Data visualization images
★ ★ ★ ★ ★ ★ ★

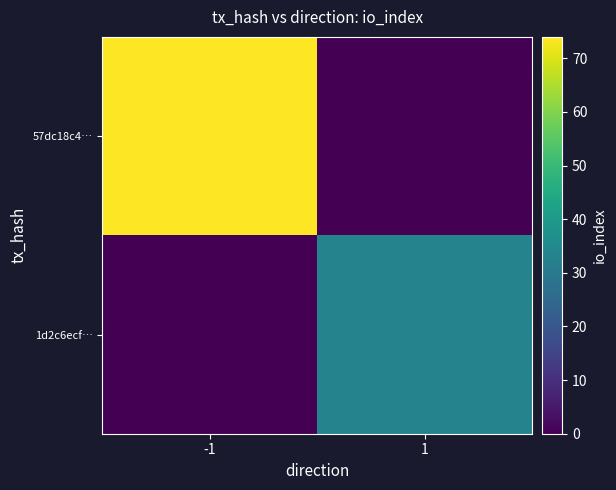

Reading right to left, list all the values displayed in this chart.

57dc18c4…: 1=0	-1=74
1d2c6ecf…: 1=33	-1=0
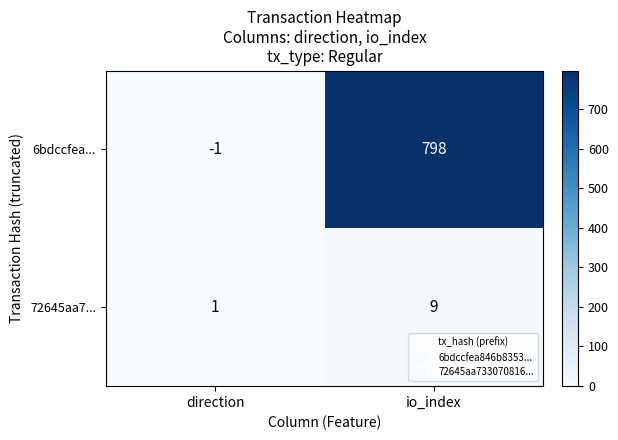

What is the difference between the 6bdccfea... values at direction and io_index?

799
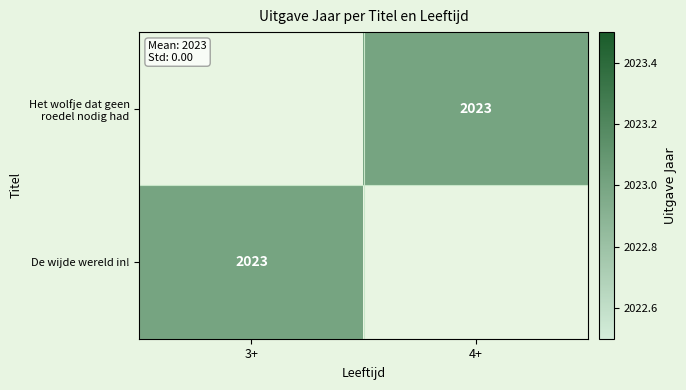

Is the value of Het wolfje dat geen roedel nodig had at 3+ greater than the value of De wijde wereld in! at 4+?

No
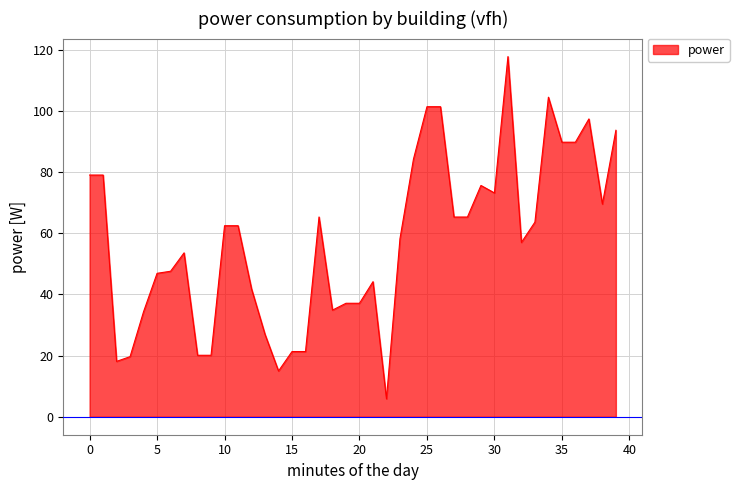

What is the difference between the maximum and minimum values?

112.0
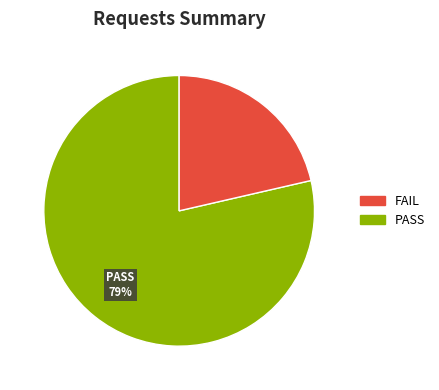

Is there a majority slice in this chart?

Yes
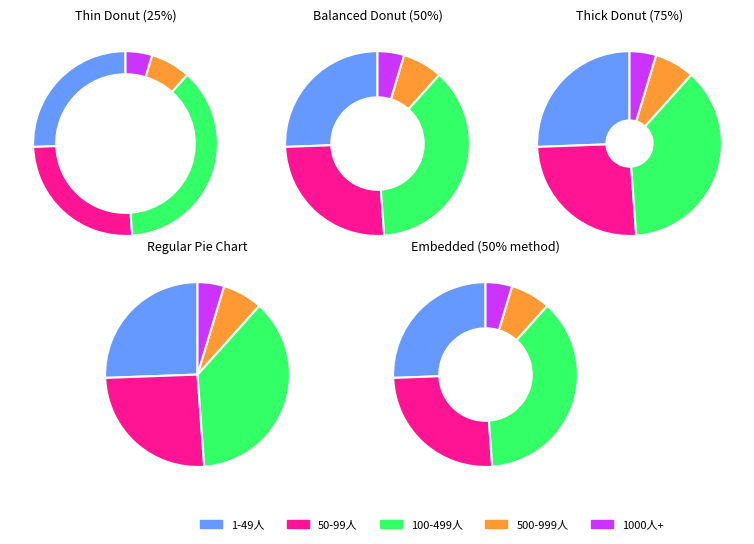

Is there any slice that represents more than half of the pie?

No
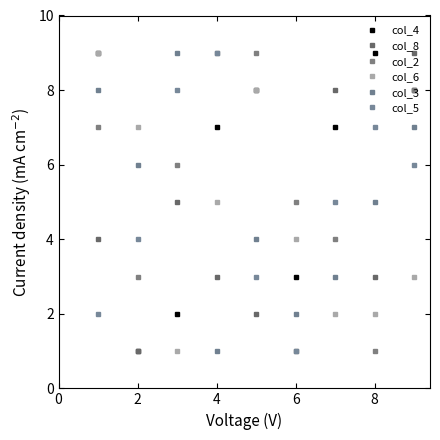

Where is the first local minimum for col_8?

6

★ ★ ★ ★ ★ ★ ★

[Instruction]: Rewrite the listing above, replacing every "chart" with "graph" and leaving everything else unchanged. Omit the pictures from your version.

[Output for this exercise]:
Reading right to left, list all the values displayed in this graph.

57dc18c4…: 1=0	-1=74
1d2c6ecf…: 1=33	-1=0

What is the difference between the 6bdccfea... values at direction and io_index?

799

Is the value of Het wolfje dat geen roedel nodig had at 3+ greater than the value of De wijde wereld in! at 4+?

No

What is the difference between the maximum and minimum values?

112.0

Is there a majority slice in this graph?

Yes

Is there any slice that represents more than half of the pie?

No

Where is the first local minimum for col_8?

6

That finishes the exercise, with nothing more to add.